Problem to work on
Down to the last line, repeat the entries exactly and drop any image.

Data extracts
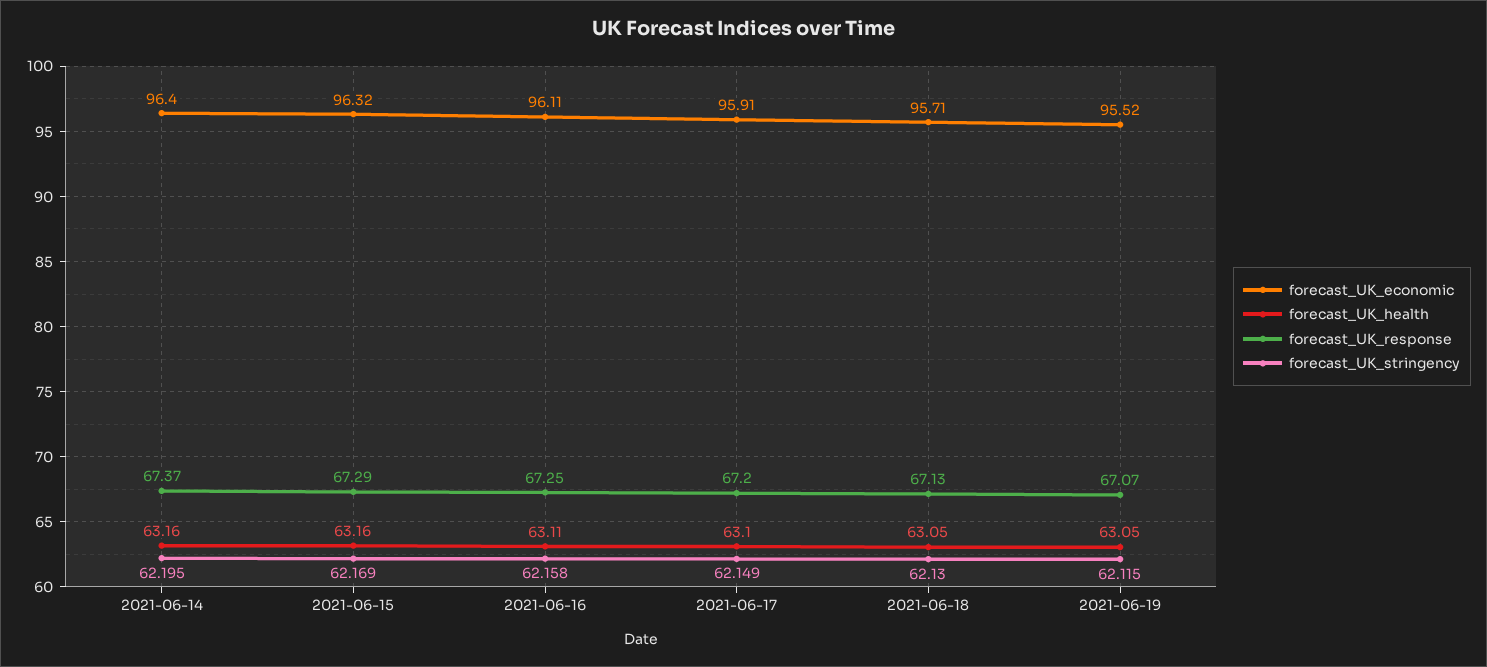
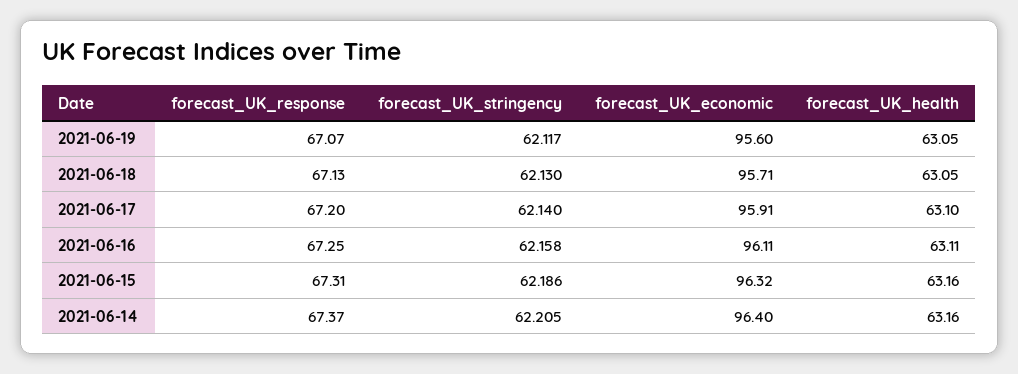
  {
    "forecast_UK_economic": {
      "2021-06-14": 96.4,
      "2021-06-15": 96.32,
      "2021-06-16": 96.11,
      "2021-06-17": 95.91,
      "2021-06-18": 95.71,
-     "2021-06-19": 95.52
+     "2021-06-19": 95.6
    },
    "forecast_UK_health": {
      "2021-06-14": 63.16,
      "2021-06-15": 63.16,
      "2021-06-16": 63.11,
      "2021-06-17": 63.1,
      "2021-06-18": 63.05,
      "2021-06-19": 63.05
    },
    "forecast_UK_response": {
      "2021-06-14": 67.37,
-     "2021-06-15": 67.29,
+     "2021-06-15": 67.31,
      "2021-06-16": 67.25,
      "2021-06-17": 67.2,
      "2021-06-18": 67.13,
      "2021-06-19": 67.07
    },
    "forecast_UK_stringency": {
-     "2021-06-14": 62.195,
+     "2021-06-14": 62.205,
-     "2021-06-15": 62.169,
+     "2021-06-15": 62.186,
      "2021-06-16": 62.158,
-     "2021-06-17": 62.149,
+     "2021-06-17": 62.14,
      "2021-06-18": 62.13,
-     "2021-06-19": 62.115
+     "2021-06-19": 62.117
    }
  }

Reply to the task
  {
    "forecast_UK_economic": {
      "2021-06-14": 96.4,
      "2021-06-15": 96.32,
      "2021-06-16": 96.11,
      "2021-06-17": 95.91,
      "2021-06-18": 95.71,
-     "2021-06-19": 95.52
+     "2021-06-19": 95.6
    },
    "forecast_UK_health": {
      "2021-06-14": 63.16,
      "2021-06-15": 63.16,
      "2021-06-16": 63.11,
      "2021-06-17": 63.1,
      "2021-06-18": 63.05,
      "2021-06-19": 63.05
    },
    "forecast_UK_response": {
      "2021-06-14": 67.37,
-     "2021-06-15": 67.29,
+     "2021-06-15": 67.31,
      "2021-06-16": 67.25,
      "2021-06-17": 67.2,
      "2021-06-18": 67.13,
      "2021-06-19": 67.07
    },
    "forecast_UK_stringency": {
-     "2021-06-14": 62.195,
+     "2021-06-14": 62.205,
-     "2021-06-15": 62.169,
+     "2021-06-15": 62.186,
      "2021-06-16": 62.158,
-     "2021-06-17": 62.149,
+     "2021-06-17": 62.14,
      "2021-06-18": 62.13,
-     "2021-06-19": 62.115
+     "2021-06-19": 62.117
    }
  }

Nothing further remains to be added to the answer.